Embora bastante receptivo às idéias da Reforma,

ele nunca rompeu com a Igreja Católica. Durante a Guerra dos Camponeses em 1525, a primeira revolução alemã, ele agiu com firmeza na preservação do sistema feudal tradicional, embora desistisse, ao contrário de outros líderes, de subjugar e punir impiedosamente os fazendeiros revoltados. Sua última campanha na Itália terminou em tragédia pessoal. Tentando reagrupar e restaurar a ordem entre seus mercenários inquietos e amotinados (que não haviam sido pagos), ele sofreu um grave derrame perto de Bolonha em 1527. Ele estava doente em Ferrara quando as hordas imperiais saqueavam e saqueavam Roma (o famoso Sacco die Roma). Fatalmente doente e com muitas dívidas porque co-financiou a campanha, ele voltou para casa um ano depois.

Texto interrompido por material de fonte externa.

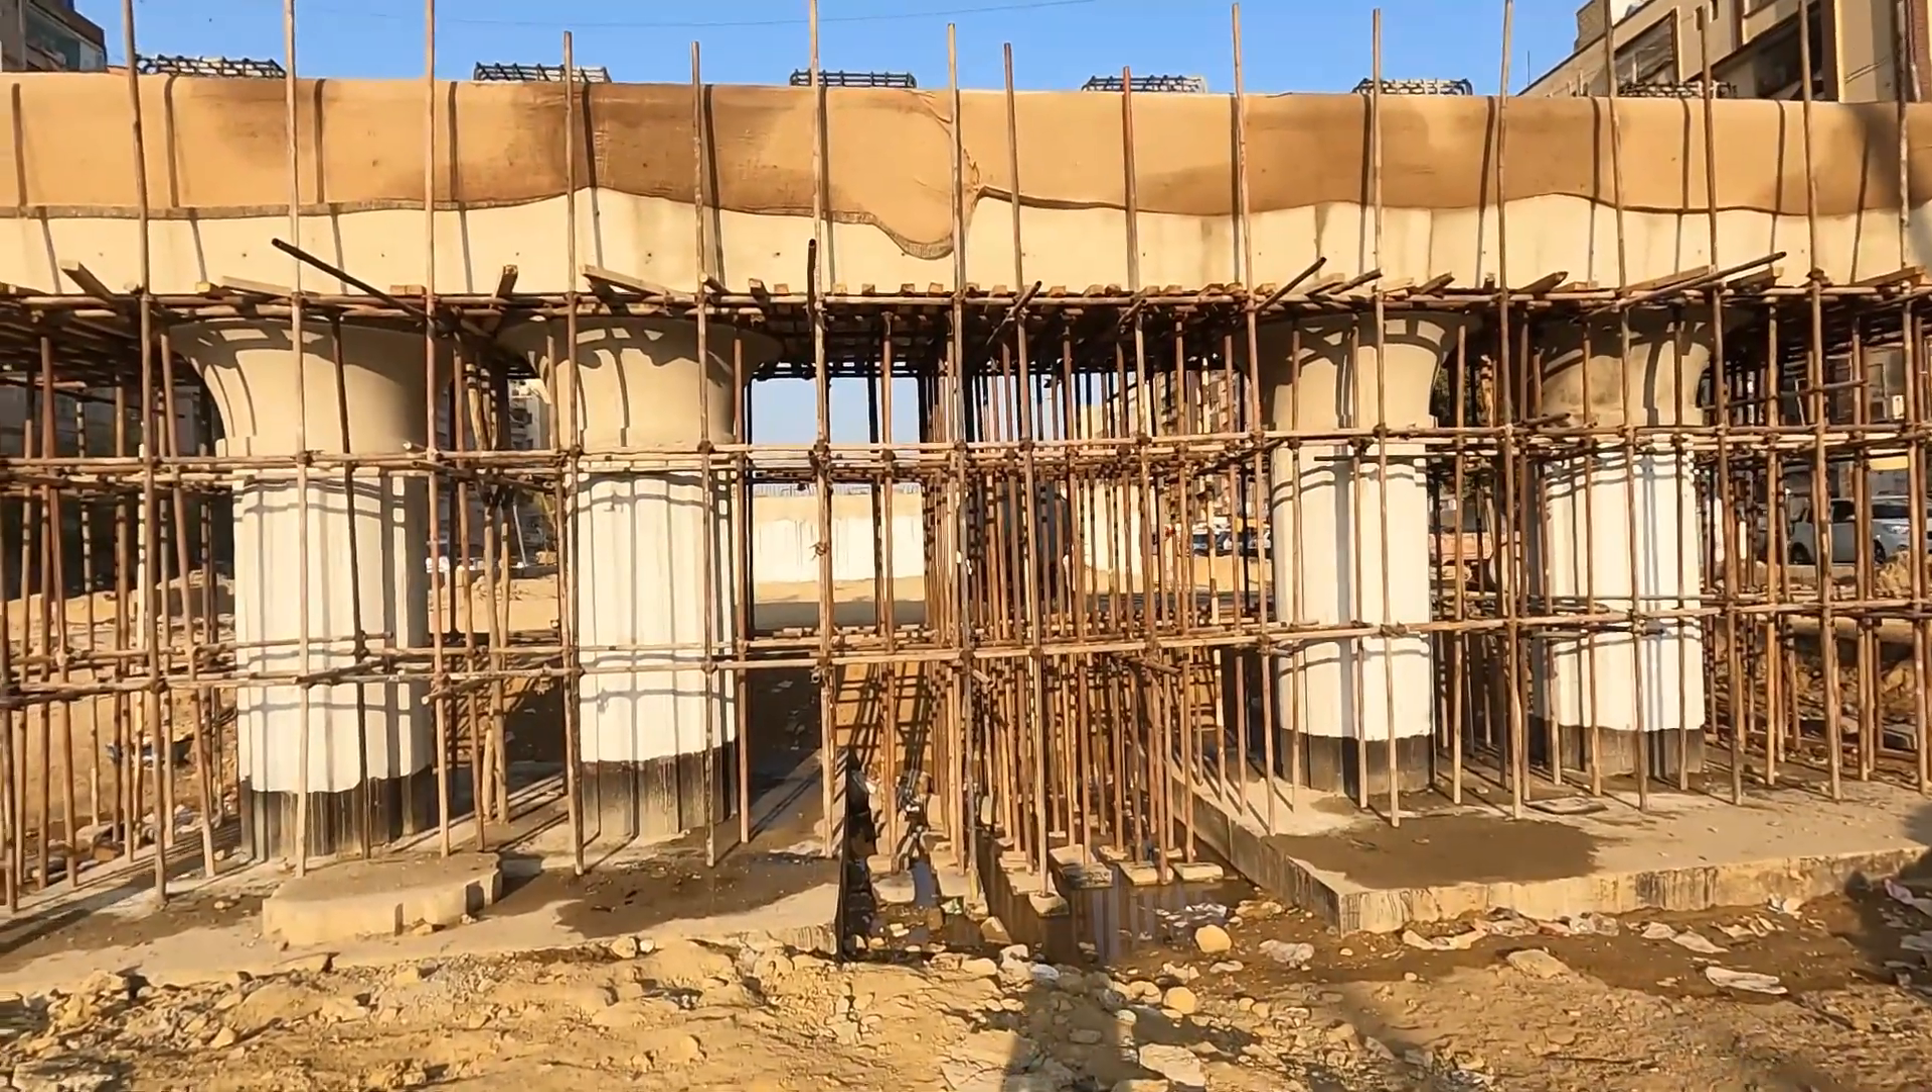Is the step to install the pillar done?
Yes.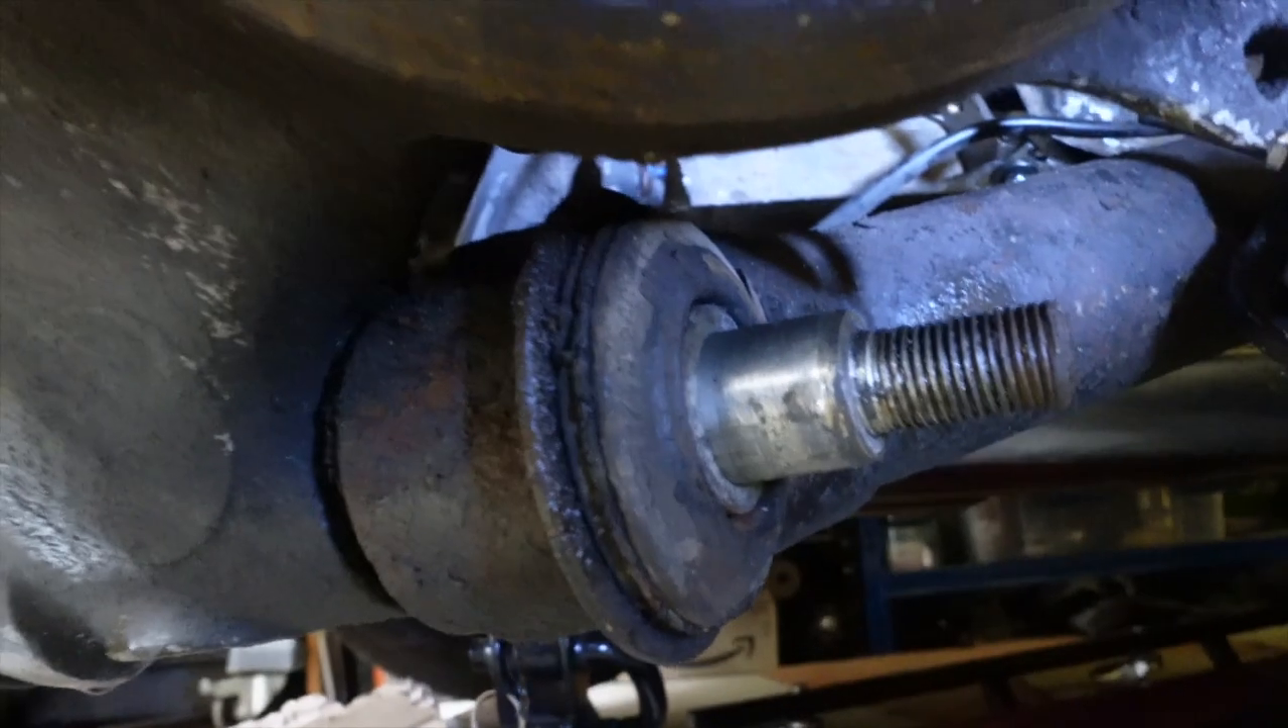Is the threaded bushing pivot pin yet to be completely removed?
Yes.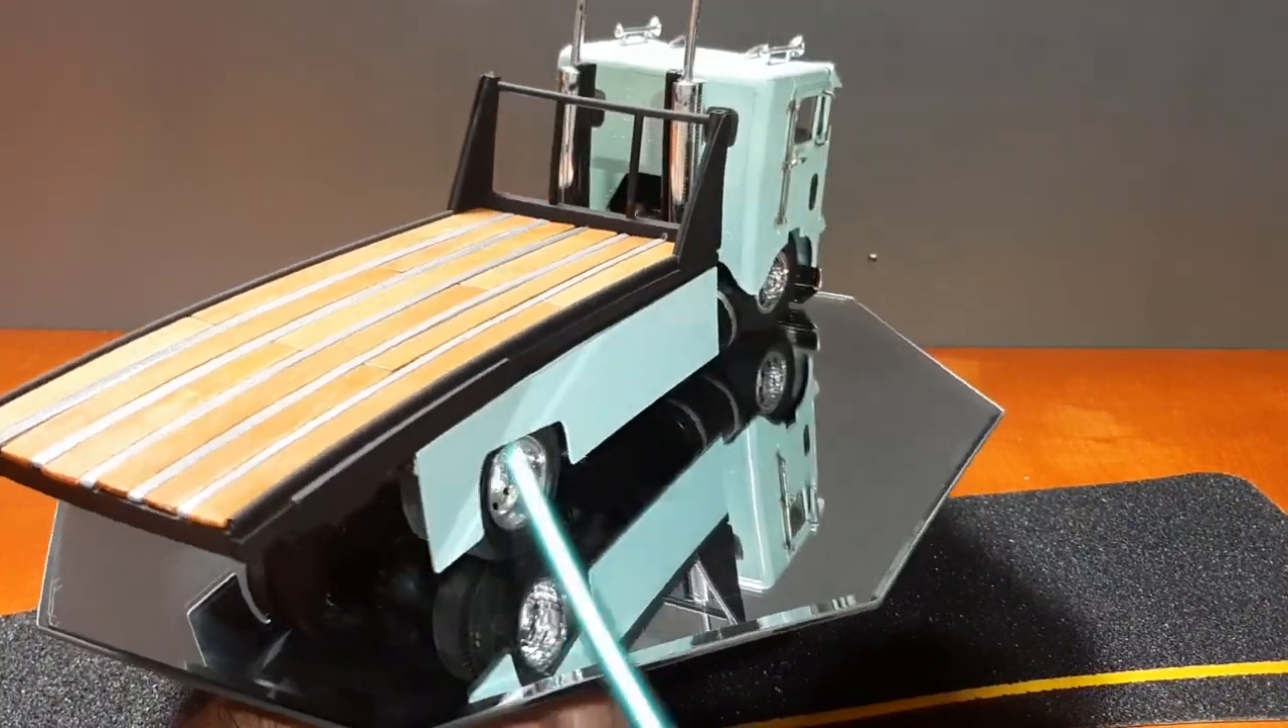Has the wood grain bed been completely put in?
Yes.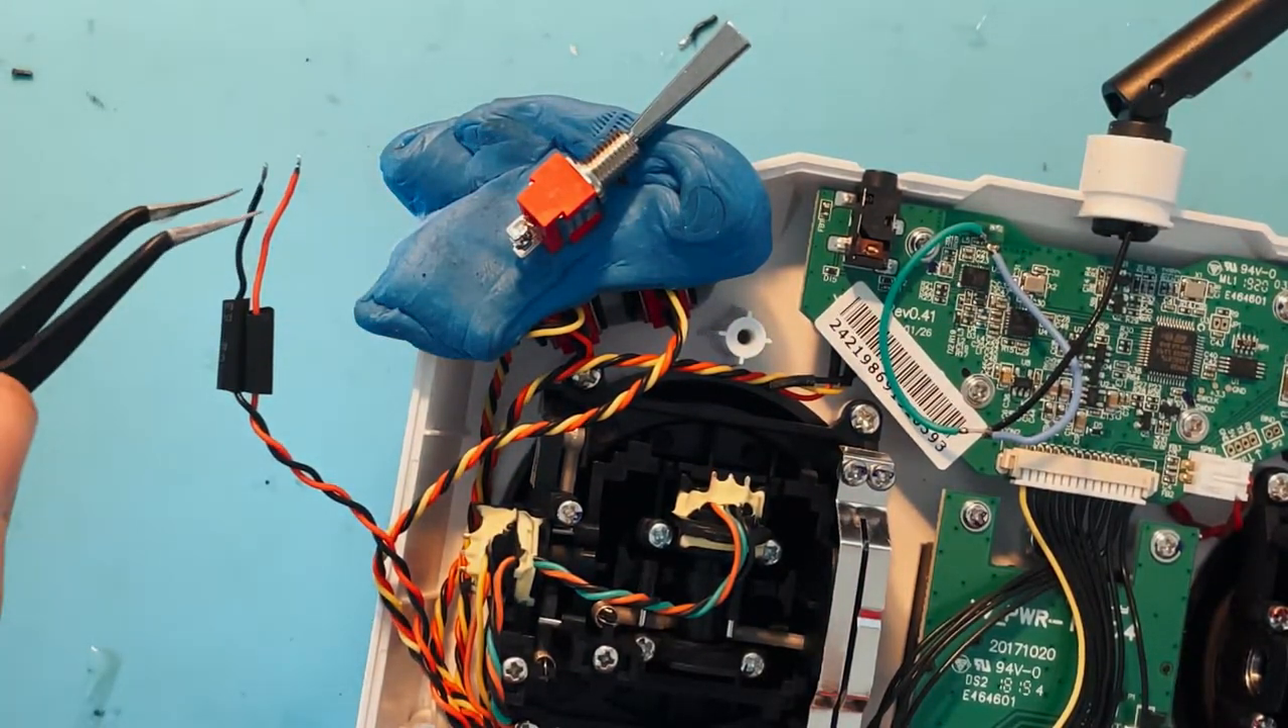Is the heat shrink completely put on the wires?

É errado, no entanto, considerar a vida de Frundsberg como uma vida de guerra e mercenária apenas: ele desempenhou muitos outros papéis. Na política, como governador do governo tirolês em Innsbruck e conselheiro imperial na Áustria, ele também era um ousado empresário de guerra e um excelente administrador de propriedades familiares. Como chefe da família, casou-se duas vezes e teve oito filhos com a aristocrata tirolesa Katharina von Schrofenstein e três com a condessa tirolesa Anna von Lodron. Contemporâneos famosos como Martinho Lutero o apreciavam muito. Frundsberg permaneceu uma memória duradoura nas canções e contos dos Landsknechts, em inúmeros retratos, nas canções de “Wandervogel” e “Bündische Jugend” (Movimentos Juvenis Alemães fundados no início do século XX), em vários monumentos e em numerosos romances dos séculos XIX e XX. Tudo isso trouxe a ele uma posição merecida como uma figura histórica alemã memorável - e durável.